## INSTRUCTIONS FOR THE TASK
Among the entries beneath this sentence, how many lines include the word "kitchen"? Only the number is wanted.

## EXERCISE DATA
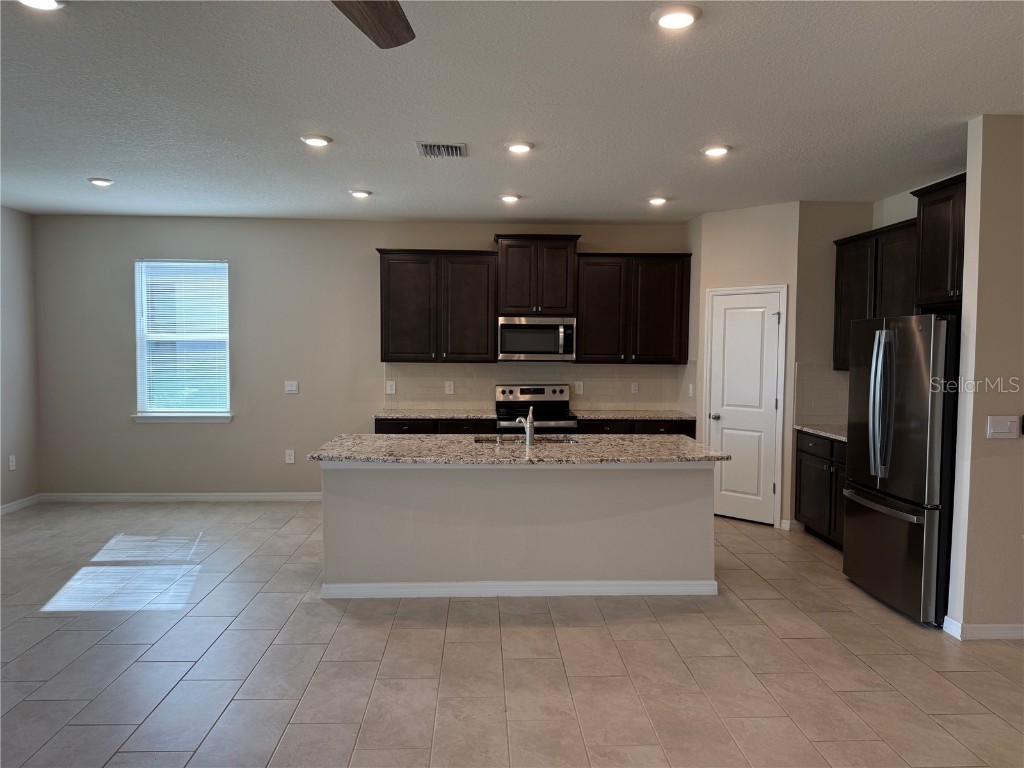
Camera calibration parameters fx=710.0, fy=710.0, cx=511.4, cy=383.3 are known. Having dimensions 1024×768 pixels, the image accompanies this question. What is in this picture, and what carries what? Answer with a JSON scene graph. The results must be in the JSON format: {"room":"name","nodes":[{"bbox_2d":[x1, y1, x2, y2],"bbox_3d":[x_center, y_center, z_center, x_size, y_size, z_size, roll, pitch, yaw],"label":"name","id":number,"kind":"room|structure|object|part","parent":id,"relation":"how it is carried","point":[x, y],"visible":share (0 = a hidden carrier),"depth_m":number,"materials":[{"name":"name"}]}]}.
{"room":"kitchen","nodes":[
{"label":"kitchen","id":0,"kind":"room"},
{"bbox_2d":[0,205,39,510],"bbox_3d":[-4.396,-0.014,2.792,0.135,2.772,8.161,0,3,-3],"label":"left wall","id":1,"kind":"structure","parent":0,"point":[26,448],"depth_m":6.49,"materials":[{"name":"grey paint"}]},
{"bbox_2d":[8,455,15,470],"bbox_3d":[-4.465,0.709,6.347,0.009,0.128,0.075,0,3,-3],"label":"wall socket","id":2,"kind":"object","parent":1,"relation":"attached to","point":[13,463],"visible":0.99,"depth_m":6.34,"materials":[{"name":"white plastic"}]},
{"bbox_2d":[0,494,40,515],"bbox_3d":[-4.441,1.281,3.431,0.014,0.092,6.722,0,3,-3],"label":"baseboard","id":3,"kind":"structure","parent":1,"relation":"attached to","point":[15,506],"depth_m":6.56,"materials":[{"name":"white paint"}]},
{"bbox_2d":[31,213,687,499],"bbox_3d":[-1.153,-0.211,7.073,6.733,2.767,0.152,0,3,-3],"label":"back wall","id":4,"kind":"structure","parent":0,"point":[363,242],"depth_m":6.91,"materials":[{"name":"beige paint"}]},
{"bbox_2d":[41,492,320,501],"bbox_3d":[-2.776,1.115,6.982,3.464,0.089,0.015,0,3,-3],"label":"baseboard","id":5,"kind":"structure","parent":4,"relation":"attached to","point":[274,495],"depth_m":6.95,"materials":[{"name":"white paint"}]},
{"bbox_2d":[131,413,232,422],"bbox_3d":[-3.150,0.329,6.802,0.922,0.082,0.088,0,3,-3],"label":"window sill","id":6,"kind":"structure","parent":4,"relation":"attached to","point":[181,418],"depth_m":6.77,"materials":[{"name":"white paint"}]},
{"bbox_2d":[133,259,231,420],"bbox_3d":[-3.210,-0.403,6.971,0.931,1.562,0.130,0,3,-3],"label":"window","id":7,"kind":"structure","parent":4,"relation":"in","point":[145,392],"depth_m":6.99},
{"bbox_2d":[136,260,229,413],"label":"window blind","id":8,"kind":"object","parent":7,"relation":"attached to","point":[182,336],"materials":[{"name":"white plastic"}]},
{"bbox_2d":[285,449,294,463],"bbox_3d":[-2.164,0.712,6.928,0.078,0.129,0.009,0,3,-3],"label":"wall socket","id":9,"kind":"object","parent":4,"relation":"attached to","point":[291,457],"visible":0.99,"depth_m":6.92,"materials":[{"name":"white plastic"}]},
{"bbox_2d":[284,380,298,393],"bbox_3d":[-2.138,0.032,6.882,0.118,0.122,0.015,0,3,-3],"label":"light switch","id":10,"kind":"object","parent":4,"relation":"attached to","point":[291,388],"visible":0.99,"depth_m":6.88,"materials":[{"name":"white plastic"}]},
{"bbox_2d":[376,248,497,362],"bbox_3d":[-0.722,-0.744,6.856,1.111,1.068,0.359,0,3,-3],"label":"upper cabinet","id":11,"kind":"object","parent":4,"relation":"attached to","point":[389,297],"visible":0.99,"depth_m":6.71,"materials":[{"name":"brown wood"}]},
{"bbox_2d":[494,234,580,315],"bbox_3d":[0.234,-1.053,6.991,0.813,0.756,0.400,0,3,-3],"label":"upper cabinet","id":12,"kind":"object","parent":4,"relation":"attached to","point":[512,306],"visible":0.95,"depth_m":6.83,"materials":[{"name":"brown wood"}]},
{"bbox_2d":[497,316,576,360],"bbox_3d":[0.227,-0.430,6.818,0.741,0.412,0.455,0,3,-3],"label":"microwave","id":13,"kind":"object","parent":12,"relation":"attached to","point":[560,334],"visible":0.98,"depth_m":6.64,"materials":[{"name":"silver metal"}]},
{"bbox_2d":[383,361,694,410],"bbox_3d":[0.283,0.021,7.106,3.014,0.491,0.009,0,3,-3],"label":"tile backsplash","id":14,"kind":"structure","parent":4,"relation":"attached to","point":[605,401],"depth_m":7.09,"materials":[{"name":"beige tile"}]},
{"bbox_2d":[386,380,395,394],"bbox_3d":[-1.190,0.039,6.939,0.083,0.127,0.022,0,3,-3],"label":"wall socket","id":15,"kind":"object","parent":14,"relation":"attached to","point":[393,388],"visible":0.98,"depth_m":6.93,"materials":[{"name":"white plastic"}]},
{"bbox_2d":[445,381,454,394],"bbox_3d":[-0.614,0.042,6.964,0.080,0.124,0.011,0,3,-3],"label":"wall socket","id":16,"kind":"object","parent":14,"relation":"attached to","point":[450,388],"visible":0.98,"depth_m":6.96,"materials":[{"name":"white plastic"}]},
{"bbox_2d":[574,381,583,393],"bbox_3d":[0.660,0.042,7.037,0.080,0.126,0.012,0,3,-3],"label":"wall socket","id":17,"kind":"object","parent":14,"relation":"attached to","point":[577,384],"visible":0.98,"depth_m":7.03,"materials":[{"name":"white plastic"}]},
{"bbox_2d":[630,381,638,393],"bbox_3d":[1.219,0.043,7.042,0.074,0.122,0.008,0,3,-3],"label":"wall socket","id":18,"kind":"object","parent":14,"relation":"attached to","point":[632,388],"visible":0.98,"depth_m":7.04,"materials":[{"name":"white plastic"}]},
{"bbox_2d":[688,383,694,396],"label":"wall socket","id":19,"kind":"object","parent":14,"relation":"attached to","point":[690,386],"visible":0.99,"depth_m":6.71,"materials":[{"name":"white plastic"}]},
{"bbox_2d":[575,252,690,363],"bbox_3d":[1.173,-0.735,6.988,1.098,1.064,0.361,0,3,-3],"label":"upper cabinet","id":20,"kind":"object","parent":4,"relation":"attached to","point":[664,297],"visible":0.95,"depth_m":6.84,"materials":[{"name":"brown wood"}]},
{"bbox_2d":[0,499,1023,767],"bbox_3d":[-0.165,1.460,2.779,8.492,0.101,9.238,0,3,-3],"label":"tile floor","id":21,"kind":"structure","parent":0,"point":[861,670],"depth_m":3.47,"materials":[{"name":"tile"}]},
{"bbox_2d":[373,417,495,434],"bbox_3d":[-0.735,0.741,6.825,1.120,0.863,0.637,0,3,-3],"label":"base cabinet","id":22,"kind":"object","parent":21,"relation":"on","point":[397,424],"visible":0.12,"depth_m":6.52,"materials":[{"name":"wood"}]},
{"bbox_2d":[376,409,495,419],"bbox_3d":[-0.711,0.292,6.836,1.123,0.037,0.689,0,3,-3],"label":"countertop","id":23,"kind":"structure","parent":22,"relation":"on","point":[410,414],"depth_m":6.66,"materials":[{"name":"grey stone"}]},
{"bbox_2d":[316,463,716,599],"bbox_3d":[0.040,0.869,4.753,2.534,0.874,0.908,0,3,-3],"label":"kitchen island","id":24,"kind":"object","parent":21,"relation":"on","point":[662,491],"visible":0.86,"depth_m":4.39,"materials":[{"name":"beige paint"}]},
{"bbox_2d":[305,434,731,465],"bbox_3d":[0.067,0.426,4.686,2.574,0.037,1.176,0,3,-3],"label":"island countertop","id":25,"kind":"structure","parent":24,"relation":"on","point":[707,457],"depth_m":4.42,"materials":[{"name":"grey stone"}]},
{"bbox_2d":[515,405,534,445],"bbox_3d":[0.086,0.267,4.778,0.115,0.246,0.225,0,3,-3],"label":"faucet","id":26,"kind":"object","parent":25,"relation":"on","point":[528,437],"visible":1,"depth_m":4.69,"materials":[{"name":"silver metal"}]},
{"bbox_2d":[473,434,578,444],"bbox_3d":[0.101,0.505,5.010,0.770,0.190,0.455,0,3,-3],"label":"sink","id":27,"kind":"object","parent":25,"relation":"in","point":[484,439],"visible":0.24,"depth_m":5.19,"materials":[{"name":"silver metal"}]},
{"bbox_2d":[319,580,717,597],"bbox_3d":[0.090,1.279,4.498,2.550,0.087,0.183,0,3,-3],"label":"island baseboard","id":28,"kind":"structure","parent":24,"relation":"attached to","point":[410,586],"depth_m":4.41,"materials":[{"name":"white paint"}]},
{"bbox_2d":[495,383,579,434],"bbox_3d":[0.238,0.601,6.775,0.749,1.159,0.710,0,3,-3],"label":"stove","id":29,"kind":"object","parent":21,"relation":"on","point":[509,394],"visible":0.4,"depth_m":6.95,"materials":[{"name":"silver metal"}]},
{"bbox_2d":[575,417,695,436],"bbox_3d":[1.145,0.753,6.935,1.120,0.859,0.642,0,3,-3],"label":"base cabinet","id":30,"kind":"object","parent":21,"relation":"on","point":[598,427],"visible":0.13,"depth_m":6.64,"materials":[{"name":"wood"}]},
{"bbox_2d":[573,410,698,420],"bbox_3d":[1.186,0.305,6.877,1.208,0.036,0.667,0,3,-3],"label":"countertop","id":31,"kind":"structure","parent":30,"relation":"on","point":[656,416],"depth_m":6.71,"materials":[{"name":"grey stone"}]},
{"bbox_2d":[794,431,846,548],"bbox_3d":[2.717,0.848,5.469,0.627,0.868,1.160,0,3,-3],"label":"base cabinet","id":32,"kind":"object","parent":21,"relation":"on","point":[813,454],"visible":0.29,"depth_m":5.60,"materials":[{"name":"wood"}]},
{"bbox_2d":[794,423,846,441],"bbox_3d":[2.736,0.398,5.559,0.639,0.037,1.126,0,3,-3],"label":"countertop","id":33,"kind":"structure","parent":32,"relation":"on","point":[800,427],"depth_m":5.70,"materials":[{"name":"grey stone"}]},
{"bbox_2d":[842,313,957,627],"bbox_3d":[2.573,0.469,4.323,0.841,1.749,0.891,0,3,-3],"label":"refrigerator","id":34,"kind":"object","parent":21,"relation":"on","point":[916,523],"visible":0.79,"depth_m":4.07,"materials":[{"name":"silver metal"}]},
{"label":"refrigerator handles","id":35,"kind":"part","parent":34,"relation":"part of","materials":[{"name":"silver metal"}]},
{"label":"freezer handle","id":36,"kind":"part","parent":34,"relation":"part of","materials":[{"name":"silver metal"}]},
{"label":"freezer drawer","id":37,"kind":"part","parent":34,"relation":"part of","materials":[{"name":"silver metal"}]},
{"bbox_2d":[1,0,1023,222],"bbox_3d":[-0.222,-1.407,2.697,8.529,0.104,9.193,0,3,-3],"label":"ceiling","id":38,"kind":"structure","parent":0,"point":[96,162],"depth_m":3.56,"materials":[{"name":"white paint"}]},
{"bbox_2d":[17,0,66,10],"bbox_3d":[-1.677,-1.357,2.487,0.193,0.027,0.191,0,3,-3],"label":"recessed light","id":39,"kind":"object","parent":38,"relation":"in","point":[49,3],"visible":0.98,"depth_m":2.53,"materials":[{"name":"white plastic"}]},
{"bbox_2d":[87,177,114,186],"bbox_3d":[-3.094,-1.518,5.344,0.189,0.026,0.186,0,3,-3],"label":"recessed light","id":40,"kind":"object","parent":38,"relation":"in","point":[100,181],"visible":0.99,"depth_m":5.31,"materials":[{"name":"white plastic"}]},
{"bbox_2d":[300,134,332,146],"bbox_3d":[-1.167,-1.449,4.234,0.191,0.020,0.191,0,3,-3],"label":"recessed light","id":41,"kind":"object","parent":38,"relation":"in","point":[316,140],"visible":0.99,"depth_m":4.20,"materials":[{"name":"white plastic"}]},
{"bbox_2d":[349,189,371,198],"bbox_3d":[-1.210,-1.518,5.669,0.189,0.041,0.188,0,3,-3],"label":"recessed light","id":42,"kind":"object","parent":38,"relation":"in","point":[363,194],"visible":0.99,"depth_m":5.63,"materials":[{"name":"white plastic"}]},
{"bbox_2d":[332,0,414,47],"bbox_3d":[-0.534,-1.096,1.424,1.313,0.435,1.281,3,4,38],"label":"ceiling fan","id":43,"kind":"object","parent":38,"relation":"hanging from","point":[384,35],"visible":0.98,"depth_m":1.95,"materials":[{"name":"brown wood"}]},
{"bbox_2d":[415,141,466,158],"bbox_3d":[-0.437,-1.446,4.411,0.299,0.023,0.306,0,3,-3],"label":"air vent","id":44,"kind":"object","parent":38,"relation":"in","point":[454,151],"visible":0.99,"depth_m":4.38,"materials":[{"name":"metal"}]},
{"bbox_2d":[499,193,520,202],"bbox_3d":[-0.016,-1.516,5.792,0.188,0.041,0.186,0,3,-3],"label":"recessed light","id":45,"kind":"object","parent":38,"relation":"in","point":[509,198],"visible":0.99,"depth_m":5.75,"materials":[{"name":"white plastic"}]},
{"bbox_2d":[505,141,534,153],"bbox_3d":[0.044,-1.458,4.387,0.190,0.020,0.191,0,3,-3],"label":"recessed light","id":46,"kind":"object","parent":38,"relation":"in","point":[520,147],"visible":0.99,"depth_m":4.35,"materials":[{"name":"white plastic"}]},
{"bbox_2d":[647,196,667,205],"bbox_3d":[1.196,-1.505,5.836,0.183,0.044,0.183,0,3,-3],"label":"recessed light","id":47,"kind":"object","parent":38,"relation":"in","point":[658,201],"visible":0.99,"depth_m":5.80,"materials":[{"name":"white plastic"}]},
{"bbox_2d":[651,4,701,30],"bbox_3d":[0.606,-1.352,2.624,0.191,0.022,0.194,0,3,-3],"label":"recessed light","id":48,"kind":"object","parent":38,"relation":"in","point":[683,18],"visible":0.99,"depth_m":2.60,"materials":[{"name":"white plastic"}]},
{"bbox_2d":[701,144,730,156],"bbox_3d":[1.255,-1.436,4.371,0.190,0.021,0.192,0,3,-3],"label":"recessed light","id":49,"kind":"object","parent":38,"relation":"in","point":[717,151],"visible":0.99,"depth_m":4.34,"materials":[{"name":"white plastic"}]},
{"bbox_2d":[689,200,800,529],"bbox_3d":[2.070,-0.154,6.283,0.860,2.783,0.120,3,4,40],"label":"pantry wall","id":50,"kind":"structure","parent":0,"point":[715,229],"depth_m":6.12,"materials":[{"name":"paint"}]},
{"bbox_2d":[704,289,783,523],"bbox_3d":[2.059,0.222,6.367,0.634,2.014,0.096,3,4,40],"label":"pantry door","id":51,"kind":"structure","parent":50,"relation":"in","point":[724,313],"depth_m":6.37,"materials":[{"name":"white paint"}]},
{"bbox_3d":[1.860,0.311,6.532,0.079,0.064,0.081,3,4,40],"label":"doorknob","id":52,"kind":"part","parent":51,"relation":"part of","materials":[{"name":"silver metal"}]},
{"bbox_2d":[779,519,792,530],"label":"baseboard","id":53,"kind":"structure","parent":50,"relation":"attached to","point":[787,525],"depth_m":6.04,"materials":[{"name":"white paint"}]},
{"bbox_2d":[793,361,848,425],"bbox_3d":[2.788,0.097,5.979,0.623,0.510,0.301,0,3,-3],"label":"tile backsplash","id":54,"kind":"structure","parent":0,"point":[832,375],"depth_m":6.06,"materials":[{"name":"tile"}]},
{"bbox_2d":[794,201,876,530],"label":"pantry side wall","id":55,"kind":"structure","parent":0,"point":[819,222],"depth_m":5.89,"materials":[{"name":"paint"}]},
{"bbox_2d":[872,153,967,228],"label":"wall above right cabinets","id":56,"kind":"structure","parent":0,"point":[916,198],"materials":[{"name":"beige paint"}]},
{"bbox_2d":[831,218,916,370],"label":"upper cabinet","id":57,"kind":"object","parent":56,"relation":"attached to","point":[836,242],"visible":0.53,"depth_m":5.49,"materials":[{"name":"wood"}]},
{"bbox_2d":[911,173,966,308],"bbox_3d":[2.923,-0.893,4.403,0.391,0.787,0.927,0,3,-3],"label":"upper cabinet","id":58,"kind":"object","parent":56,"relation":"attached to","point":[923,237],"visible":0.61,"depth_m":4.57,"materials":[{"name":"wood"}]},
{"bbox_2d":[945,112,1023,643],"bbox_3d":[3.260,-0.002,3.833,1.736,2.771,0.121,0,3,-3],"label":"right wall","id":59,"kind":"structure","parent":0,"point":[969,177],"depth_m":3.74,"materials":[{"name":"beige paint"}]},
{"bbox_2d":[943,614,1023,640],"bbox_3d":[3.450,1.335,3.869,2.147,0.089,0.151,0,3,-3],"label":"baseboard","id":60,"kind":"structure","parent":59,"relation":"attached to","point":[997,629],"depth_m":3.81,"materials":[{"name":"white paint"}]},
{"bbox_2d":[986,415,1020,438],"bbox_3d":[2.626,0.231,3.785,0.165,0.119,0.014,0,3,-3],"label":"light switch","id":61,"kind":"object","parent":59,"relation":"attached to","point":[997,424],"visible":0.97,"depth_m":3.78,"materials":[{"name":"white plastic"}]}
]}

## RESPONSE TO THIS TASK
3